Manuel Perreira, un sujet espagnol, faisant l’objet des poursuites au tribunal de paix de la Gombe, n’a pas répondu à l’exigence de la juge de paix qui tenait à le voir physiquement dans cette cause prescrite au rôle pénal.
« Manuel Pereira, sujet espagnol, a fui la justice congolaise. Son appel est un dilatoire ». C’est en ces termes que Dady Mbevo, jeune cadre congolais dans une compagnie aérienne de la place, licencié le 15 septembre 2007 pour être repris le 17 du même mois, mais sans fonction précise ni salaire depuis lors, et plaignant dans la cause RP 19115/19 2007 pour injures publiques et menaces dont cet employé a été l’objet de la part de son patron Pereira, s’est expliqué sur la non comparution de ce dernier à la chambre de la présidente du Tribunal de paix de la Gombe, le vendredi 2 novembre matin.
En effet, sieur Manuel Pereira, faisant l’objet des poursuites au Tribunal de paix de la Gombe, n’a pas répondu à l’exigence de la juge de paix qui tenait à le voir comparaître physiquement dans cette cause prescrite au rôle pénal.
Et ce, surtout après son opposition à la condamnation dont il avait déjà fait l’objet dans la même cause, mais par une autre chambre.

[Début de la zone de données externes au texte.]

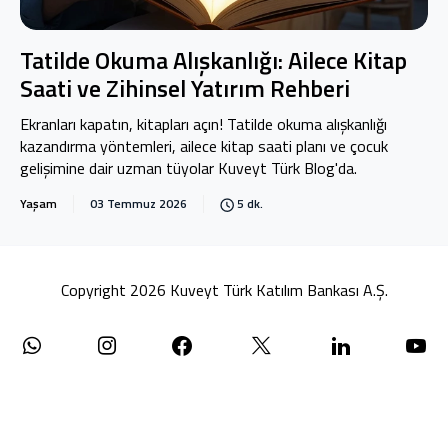
Tatilde Okuma Alışkanlığı: Ailece Kitap
Saati ve Zihinsel Yatırım Rehberi
Ekranları kapatın, kitapları açın! Tatilde okuma alışkanlığı
kazandırma yöntemleri, ailece kitap saati planı ve çocuk
gelişimine dair uzman tüyolar Kuveyt Türk Blog'da.
Yaşam
03 Temmuz 2026
5 dk.
Copyright 2026 Kuveyt Türk Katılım Bankası A.Ş.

Pereira, ayant senti venir aux galops le jour de sa comparution personnelle pour se justifier des injures proférées en présence des témoins, s’est arrangé pour quitter le pays avant la date fatidique, à pas feutrés.
Ce sont donc ses avocats munis d’une procuration spéciale qui ont déposé un acte d’appel en rapport avec la décision rendue précédemment par le tribunal. Dans cet appel, les avocats ont taxé la décision du tribunal sur la comparution personnelle de leur client de « mal jugé ».
La juge de paix s’est tout simplement dessaisie de l’affaire au regard de cet acte d’appel. Il appartient maintenant au requérrant d’aller en appel au Tribunal de grande instance, la juridiction supérieure à la première. Ce que Dady trouve aberrant en ces termes : « Il a tout simplement fui. Son appel est un acte dilatoire pour tirer en longueur et échapper à la justice congolaise.
Il est d’ailleurs parti incognito, sous un nom d’emprunt probablement, car son passeport se trouve bloqué à la Direction générale de migration (DGM) depuis la condamnation à 6 mois de SPP par la première chambre où nous avions comparu. Nous savons qu’il a gagné jeudi Kigali via Goma. Mais nous finirons par l’avoir. S’il a échappé à la justice congolaise, l’interpol s’occupera de lui. Je me plaindrai partout pour que justice soit faite.